### GIVEN TASK A
Print the stretch of the vector recycling excerpt from "Let’s see another" through "logical comparison, etc." without changing a word.
### GIVEN TASK B
Which operations besides addition does the vector recycling excerpt say show the same behavior? List every one it names.
### GIVEN TASK C
Pick up the vector recycling excerpt after its final sentence and keep writing in the same style.

### SOURCE EXCERPT
Vector Recycling in R

Let’s see another example. We define two numeric vectors x1 and x2:

# x1 is sequence of numbers from 1 to 2
x1 <- seq(from = 1, to = 2)

# x2 is a sequence of numbers from 1 to 10
x2 <- seq(from = 1, to = 10)

# what happens if we add them?
x1 + x2

What happens? The shorter vector x1 is duplicated five times in order to match the length of the longer vector x2. The same behavior happens for other operations like subtraction, multiplication, logical comparison, etc.

Warning

If the shorter vector is not a multiple of the longer one, R will print a warning message!

Vector Recycling in R

Note

This behavior is called Vector Recycling and happens automatically in R: When two vectors of different lengths are used in an operation, R repeats (recycles) the elements of the shorter vector to match the longer vector!

Why It Matters: Vector recycling can cause unexpected results. Check if recycling is what you want R to do — if not, adjust the vector lengths manually, like this:

x1 <- c(1, 2, rep(0, 7))

x1 + x2

4. Subset Data Structures with Base R

Subsetting Data Structures in R

There are different ways to access parts of data structures in R.

### GIVEN INFORMATION
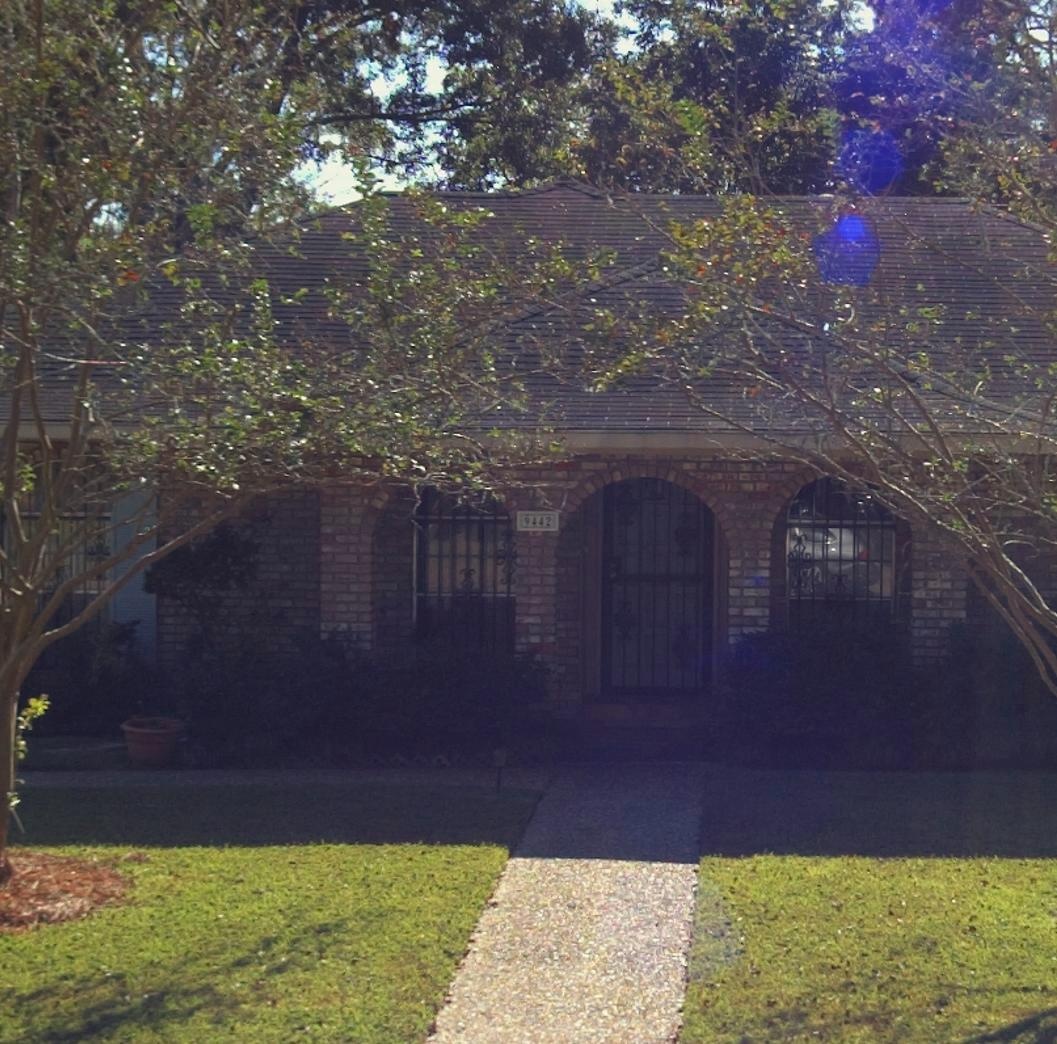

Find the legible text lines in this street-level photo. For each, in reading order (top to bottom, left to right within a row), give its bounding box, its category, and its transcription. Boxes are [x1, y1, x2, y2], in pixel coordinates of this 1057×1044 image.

[523, 515, 553, 526] StreetNumber: 9442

### FINAL ANSWER A
Let’s see another example. We define two numeric vectors x1 and x2:

# x1 is sequence of numbers from 1 to 2
x1 <- seq(from = 1, to = 2)

# x2 is a sequence of numbers from 1 to 10
x2 <- seq(from = 1, to = 10)

# what happens if we add them?
x1 + x2

What happens? The shorter vector x1 is duplicated five times in order to match the length of the longer vector x2. The same behavior happens for other operations like subtraction, multiplication, logical comparison, etc.

### FINAL ANSWER B
- subtraction
- multiplication
- logical comparison

### FINAL ANSWER C
We’ll cover:

  • Vectors
  • Matrices
  • Data Frames
  • Lists

Each structure uses square brackets [ ], but how you use them depends on the structure.

Subsetting Vectors

v <- c(10, 20, 30, 40)

v[2]         # 20 (2nd element)
v[c(1, 3)]   # 10 and 30
v[-1]        # all but the first
v[v > 25]    # elements greater than 25

Vectors are 1D — you just specify positions or logical tests in [ ]

Subsetting Matrices

m <- matrix(1:9, nrow = 3, byrow = TRUE)

m[1, 2]           # value at row 1, column 2
m[ , 3]           # entire 3rd column
m[2,  ]           # entire 2nd row
m[1:2, 2:3]       # top-right submatrix (rows 1–2, cols 2–3)
m[ , c(1, 3)]     # columns 1 and 3

Matrices are 2D: use [row, column]

Subsetting Data Frames

df <- data.frame(
  name = c("Alex", "Betty", "Chad", "J"),
  age = c(20, 21, 22, 23))

df[1, ]            # first row (all columns)
df[ , 1]           # first column by index
df[ , "name"]      # first column by label
df$name            # same as above
df[["name"]]       # same as above

df[1, 2]           # single value at row 1, column 2
df[2:3, "name"]    # values in rows 2 and 3 of column name

df[df$age > 20, ]            # filter rows where age > 20
df[df$name == "J", ]         # filter rows where name is "J"
df[df$age == max(df$age), ]  # filter rows with highest age

Data frames combine list and matrix behavior.

Subsetting Lists

my_list <- list(
  a = c(1, 2, 3),
  b = c("hello", "ciao"),
  c = TRUE
)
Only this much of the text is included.